## [Requirement]
Reproduce the records verbatim, starting at the line that contains "common name: Burrowing owl" and ending at the last line of the records.

## [Data shown]
---------------
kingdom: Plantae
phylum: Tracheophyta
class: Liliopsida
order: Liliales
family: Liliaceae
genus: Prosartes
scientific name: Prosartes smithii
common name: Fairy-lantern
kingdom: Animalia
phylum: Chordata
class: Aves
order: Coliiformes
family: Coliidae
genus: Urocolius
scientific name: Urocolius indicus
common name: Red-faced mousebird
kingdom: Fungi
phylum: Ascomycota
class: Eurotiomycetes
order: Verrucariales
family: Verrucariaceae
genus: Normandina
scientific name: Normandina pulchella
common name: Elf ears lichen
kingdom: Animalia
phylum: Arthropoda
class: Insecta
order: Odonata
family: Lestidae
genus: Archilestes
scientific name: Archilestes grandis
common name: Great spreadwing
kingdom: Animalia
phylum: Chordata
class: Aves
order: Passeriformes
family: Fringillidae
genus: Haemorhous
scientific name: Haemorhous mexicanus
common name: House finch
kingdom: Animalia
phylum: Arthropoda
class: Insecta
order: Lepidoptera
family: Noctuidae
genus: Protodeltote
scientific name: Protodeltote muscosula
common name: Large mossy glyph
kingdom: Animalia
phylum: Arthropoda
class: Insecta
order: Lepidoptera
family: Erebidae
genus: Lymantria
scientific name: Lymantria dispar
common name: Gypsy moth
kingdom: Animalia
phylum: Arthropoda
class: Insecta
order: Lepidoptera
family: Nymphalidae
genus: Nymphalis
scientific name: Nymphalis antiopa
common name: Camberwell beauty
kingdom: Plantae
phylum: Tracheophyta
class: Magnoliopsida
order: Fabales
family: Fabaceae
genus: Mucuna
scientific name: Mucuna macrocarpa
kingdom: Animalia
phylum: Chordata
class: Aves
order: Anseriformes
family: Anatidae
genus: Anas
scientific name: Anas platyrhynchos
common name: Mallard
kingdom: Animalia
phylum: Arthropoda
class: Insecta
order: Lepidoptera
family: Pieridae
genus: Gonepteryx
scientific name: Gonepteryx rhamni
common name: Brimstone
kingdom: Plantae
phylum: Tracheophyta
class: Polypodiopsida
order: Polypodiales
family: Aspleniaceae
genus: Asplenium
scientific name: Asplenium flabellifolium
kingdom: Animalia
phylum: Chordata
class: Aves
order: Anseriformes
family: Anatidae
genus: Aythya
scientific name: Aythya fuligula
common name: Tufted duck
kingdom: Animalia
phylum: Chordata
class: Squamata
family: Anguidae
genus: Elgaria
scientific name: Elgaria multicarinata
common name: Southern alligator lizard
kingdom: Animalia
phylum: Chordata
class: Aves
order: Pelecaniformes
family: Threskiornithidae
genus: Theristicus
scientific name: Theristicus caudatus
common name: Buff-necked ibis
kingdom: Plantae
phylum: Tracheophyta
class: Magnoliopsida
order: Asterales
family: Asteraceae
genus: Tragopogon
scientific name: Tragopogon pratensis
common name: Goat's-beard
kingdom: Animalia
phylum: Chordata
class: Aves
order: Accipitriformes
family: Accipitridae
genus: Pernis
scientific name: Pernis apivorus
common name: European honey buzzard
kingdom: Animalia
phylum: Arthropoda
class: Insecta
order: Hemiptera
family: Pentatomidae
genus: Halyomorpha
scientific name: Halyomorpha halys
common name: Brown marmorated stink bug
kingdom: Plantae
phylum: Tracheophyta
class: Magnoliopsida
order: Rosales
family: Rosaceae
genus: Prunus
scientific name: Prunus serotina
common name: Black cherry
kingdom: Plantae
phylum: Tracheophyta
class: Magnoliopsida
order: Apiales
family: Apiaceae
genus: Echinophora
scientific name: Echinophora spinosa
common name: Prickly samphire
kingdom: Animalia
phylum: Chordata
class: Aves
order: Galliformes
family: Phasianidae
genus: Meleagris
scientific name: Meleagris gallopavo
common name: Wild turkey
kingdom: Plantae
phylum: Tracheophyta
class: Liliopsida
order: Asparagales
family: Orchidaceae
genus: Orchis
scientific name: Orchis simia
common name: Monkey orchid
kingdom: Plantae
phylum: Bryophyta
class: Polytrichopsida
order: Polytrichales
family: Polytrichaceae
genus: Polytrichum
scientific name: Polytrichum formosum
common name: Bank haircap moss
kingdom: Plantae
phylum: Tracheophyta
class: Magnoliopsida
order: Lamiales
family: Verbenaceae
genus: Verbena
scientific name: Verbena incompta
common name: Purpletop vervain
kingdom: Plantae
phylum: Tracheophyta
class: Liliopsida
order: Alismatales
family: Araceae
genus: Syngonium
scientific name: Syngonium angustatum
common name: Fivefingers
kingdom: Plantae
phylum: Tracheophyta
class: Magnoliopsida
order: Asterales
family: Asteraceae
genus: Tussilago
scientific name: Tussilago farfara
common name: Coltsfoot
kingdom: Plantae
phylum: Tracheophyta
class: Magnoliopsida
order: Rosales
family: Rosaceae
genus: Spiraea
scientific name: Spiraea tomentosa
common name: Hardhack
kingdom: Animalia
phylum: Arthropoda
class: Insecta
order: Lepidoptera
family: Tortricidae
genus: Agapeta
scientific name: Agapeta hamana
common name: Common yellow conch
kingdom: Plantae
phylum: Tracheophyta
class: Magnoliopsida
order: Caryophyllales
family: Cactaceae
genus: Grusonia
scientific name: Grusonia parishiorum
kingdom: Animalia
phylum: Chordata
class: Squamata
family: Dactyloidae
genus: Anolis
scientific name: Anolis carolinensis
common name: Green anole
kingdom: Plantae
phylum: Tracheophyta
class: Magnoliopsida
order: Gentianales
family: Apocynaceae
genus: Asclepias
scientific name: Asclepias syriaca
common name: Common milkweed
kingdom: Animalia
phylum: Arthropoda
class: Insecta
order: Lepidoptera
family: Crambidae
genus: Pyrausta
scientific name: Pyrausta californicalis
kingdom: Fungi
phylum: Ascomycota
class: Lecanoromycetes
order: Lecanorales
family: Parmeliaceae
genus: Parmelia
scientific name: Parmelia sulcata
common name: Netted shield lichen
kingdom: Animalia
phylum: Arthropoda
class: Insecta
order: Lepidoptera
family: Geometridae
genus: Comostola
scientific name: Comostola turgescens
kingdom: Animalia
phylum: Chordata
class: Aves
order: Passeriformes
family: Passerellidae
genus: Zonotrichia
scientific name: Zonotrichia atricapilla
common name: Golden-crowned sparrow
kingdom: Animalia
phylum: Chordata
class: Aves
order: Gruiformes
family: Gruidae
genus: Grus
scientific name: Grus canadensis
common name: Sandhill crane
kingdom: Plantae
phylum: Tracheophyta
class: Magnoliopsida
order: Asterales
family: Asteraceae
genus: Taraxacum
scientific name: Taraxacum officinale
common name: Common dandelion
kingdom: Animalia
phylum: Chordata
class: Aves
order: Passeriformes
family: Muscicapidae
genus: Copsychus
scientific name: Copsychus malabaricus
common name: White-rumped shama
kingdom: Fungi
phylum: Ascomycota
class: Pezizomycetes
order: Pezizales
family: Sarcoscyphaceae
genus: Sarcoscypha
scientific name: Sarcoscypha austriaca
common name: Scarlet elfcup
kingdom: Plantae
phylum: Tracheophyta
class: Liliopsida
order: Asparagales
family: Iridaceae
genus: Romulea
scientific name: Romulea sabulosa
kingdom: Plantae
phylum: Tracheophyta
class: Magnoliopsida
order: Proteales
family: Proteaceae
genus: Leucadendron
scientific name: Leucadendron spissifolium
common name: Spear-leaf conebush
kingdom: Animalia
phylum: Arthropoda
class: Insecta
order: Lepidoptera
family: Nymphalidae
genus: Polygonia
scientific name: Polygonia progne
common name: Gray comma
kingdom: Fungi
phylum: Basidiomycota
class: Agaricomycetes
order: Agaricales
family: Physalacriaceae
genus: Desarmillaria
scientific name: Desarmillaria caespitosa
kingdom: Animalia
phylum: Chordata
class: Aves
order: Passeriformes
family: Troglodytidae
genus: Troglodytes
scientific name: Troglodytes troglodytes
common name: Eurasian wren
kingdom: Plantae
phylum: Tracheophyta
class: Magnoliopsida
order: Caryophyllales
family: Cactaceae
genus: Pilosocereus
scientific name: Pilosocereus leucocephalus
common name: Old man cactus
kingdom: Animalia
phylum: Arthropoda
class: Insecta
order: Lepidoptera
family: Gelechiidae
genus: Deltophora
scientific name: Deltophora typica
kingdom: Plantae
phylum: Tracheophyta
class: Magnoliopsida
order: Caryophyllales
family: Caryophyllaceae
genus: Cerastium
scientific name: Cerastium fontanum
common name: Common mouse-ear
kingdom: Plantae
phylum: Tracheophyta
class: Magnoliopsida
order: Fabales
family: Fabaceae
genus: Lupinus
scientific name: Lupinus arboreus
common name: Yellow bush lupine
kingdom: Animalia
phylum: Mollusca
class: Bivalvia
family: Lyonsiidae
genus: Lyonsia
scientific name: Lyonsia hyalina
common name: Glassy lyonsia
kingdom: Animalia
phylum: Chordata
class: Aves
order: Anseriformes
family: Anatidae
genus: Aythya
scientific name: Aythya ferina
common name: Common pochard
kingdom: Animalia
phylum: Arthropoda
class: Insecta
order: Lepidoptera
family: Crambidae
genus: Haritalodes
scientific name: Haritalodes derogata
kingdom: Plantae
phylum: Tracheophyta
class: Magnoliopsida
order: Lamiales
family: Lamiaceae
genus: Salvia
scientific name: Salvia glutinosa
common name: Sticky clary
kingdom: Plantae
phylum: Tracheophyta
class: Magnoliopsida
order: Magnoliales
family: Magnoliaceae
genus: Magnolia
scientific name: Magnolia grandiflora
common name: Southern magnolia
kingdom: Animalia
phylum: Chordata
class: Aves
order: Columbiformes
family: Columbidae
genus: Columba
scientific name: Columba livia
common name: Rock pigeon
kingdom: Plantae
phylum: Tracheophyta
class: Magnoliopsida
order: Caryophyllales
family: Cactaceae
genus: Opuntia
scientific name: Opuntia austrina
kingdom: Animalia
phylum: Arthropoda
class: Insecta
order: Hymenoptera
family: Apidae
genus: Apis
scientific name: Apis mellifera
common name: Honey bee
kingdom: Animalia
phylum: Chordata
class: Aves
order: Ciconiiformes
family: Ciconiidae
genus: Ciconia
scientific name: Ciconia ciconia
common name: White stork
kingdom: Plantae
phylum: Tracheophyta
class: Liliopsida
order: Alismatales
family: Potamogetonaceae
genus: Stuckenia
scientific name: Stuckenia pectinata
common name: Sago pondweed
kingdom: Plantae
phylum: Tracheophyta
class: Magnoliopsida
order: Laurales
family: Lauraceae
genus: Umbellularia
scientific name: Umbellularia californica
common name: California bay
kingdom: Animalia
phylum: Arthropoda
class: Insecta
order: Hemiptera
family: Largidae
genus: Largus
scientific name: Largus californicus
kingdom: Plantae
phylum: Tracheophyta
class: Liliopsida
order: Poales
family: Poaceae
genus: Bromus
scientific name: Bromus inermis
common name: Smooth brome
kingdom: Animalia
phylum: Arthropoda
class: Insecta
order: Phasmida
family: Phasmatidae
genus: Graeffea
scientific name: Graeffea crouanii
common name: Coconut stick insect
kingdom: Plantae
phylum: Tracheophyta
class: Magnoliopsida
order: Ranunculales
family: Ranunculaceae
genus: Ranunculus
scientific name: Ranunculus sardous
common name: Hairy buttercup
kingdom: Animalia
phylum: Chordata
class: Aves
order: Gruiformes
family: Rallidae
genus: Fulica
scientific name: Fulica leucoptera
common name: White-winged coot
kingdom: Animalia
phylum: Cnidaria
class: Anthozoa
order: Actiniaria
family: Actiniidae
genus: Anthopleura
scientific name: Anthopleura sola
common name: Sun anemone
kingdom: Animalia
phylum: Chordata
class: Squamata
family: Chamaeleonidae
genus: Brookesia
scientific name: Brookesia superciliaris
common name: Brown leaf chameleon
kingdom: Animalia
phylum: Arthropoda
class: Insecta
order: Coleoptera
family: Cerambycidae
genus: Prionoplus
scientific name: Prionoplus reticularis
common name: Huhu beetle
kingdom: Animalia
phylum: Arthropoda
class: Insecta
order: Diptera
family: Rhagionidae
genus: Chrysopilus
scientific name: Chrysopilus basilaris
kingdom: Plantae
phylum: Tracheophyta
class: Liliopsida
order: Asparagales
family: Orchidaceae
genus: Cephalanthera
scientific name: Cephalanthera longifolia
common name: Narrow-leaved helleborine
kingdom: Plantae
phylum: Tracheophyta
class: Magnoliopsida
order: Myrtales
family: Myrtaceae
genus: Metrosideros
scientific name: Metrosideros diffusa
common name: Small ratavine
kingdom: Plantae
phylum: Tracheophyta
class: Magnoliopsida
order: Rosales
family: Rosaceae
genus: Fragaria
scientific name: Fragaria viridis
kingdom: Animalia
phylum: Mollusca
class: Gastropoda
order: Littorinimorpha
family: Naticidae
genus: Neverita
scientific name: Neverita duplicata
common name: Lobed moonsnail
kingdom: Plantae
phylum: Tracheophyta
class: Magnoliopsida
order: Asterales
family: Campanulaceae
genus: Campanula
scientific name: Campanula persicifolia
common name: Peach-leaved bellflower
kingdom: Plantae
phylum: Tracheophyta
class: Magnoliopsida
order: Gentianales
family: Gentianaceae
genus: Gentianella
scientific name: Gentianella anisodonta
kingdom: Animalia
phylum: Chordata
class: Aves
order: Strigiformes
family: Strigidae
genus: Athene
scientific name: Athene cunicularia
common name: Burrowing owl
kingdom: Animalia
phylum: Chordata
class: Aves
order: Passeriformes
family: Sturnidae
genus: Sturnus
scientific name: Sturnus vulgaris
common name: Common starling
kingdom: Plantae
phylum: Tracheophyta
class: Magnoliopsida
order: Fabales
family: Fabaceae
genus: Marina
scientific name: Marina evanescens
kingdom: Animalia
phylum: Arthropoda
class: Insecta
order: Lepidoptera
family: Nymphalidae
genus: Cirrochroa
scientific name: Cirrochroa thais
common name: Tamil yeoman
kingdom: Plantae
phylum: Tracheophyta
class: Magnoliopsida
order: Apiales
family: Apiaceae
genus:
---------------
## [Full output]
common name: Burrowing owl
kingdom: Animalia
phylum: Chordata
class: Aves
order: Passeriformes
family: Sturnidae
genus: Sturnus
scientific name: Sturnus vulgaris
common name: Common starling
kingdom: Plantae
phylum: Tracheophyta
class: Magnoliopsida
order: Fabales
family: Fabaceae
genus: Marina
scientific name: Marina evanescens
kingdom: Animalia
phylum: Arthropoda
class: Insecta
order: Lepidoptera
family: Nymphalidae
genus: Cirrochroa
scientific name: Cirrochroa thais
common name: Tamil yeoman
kingdom: Plantae
phylum: Tracheophyta
class: Magnoliopsida
order: Apiales
family: Apiaceae
genus:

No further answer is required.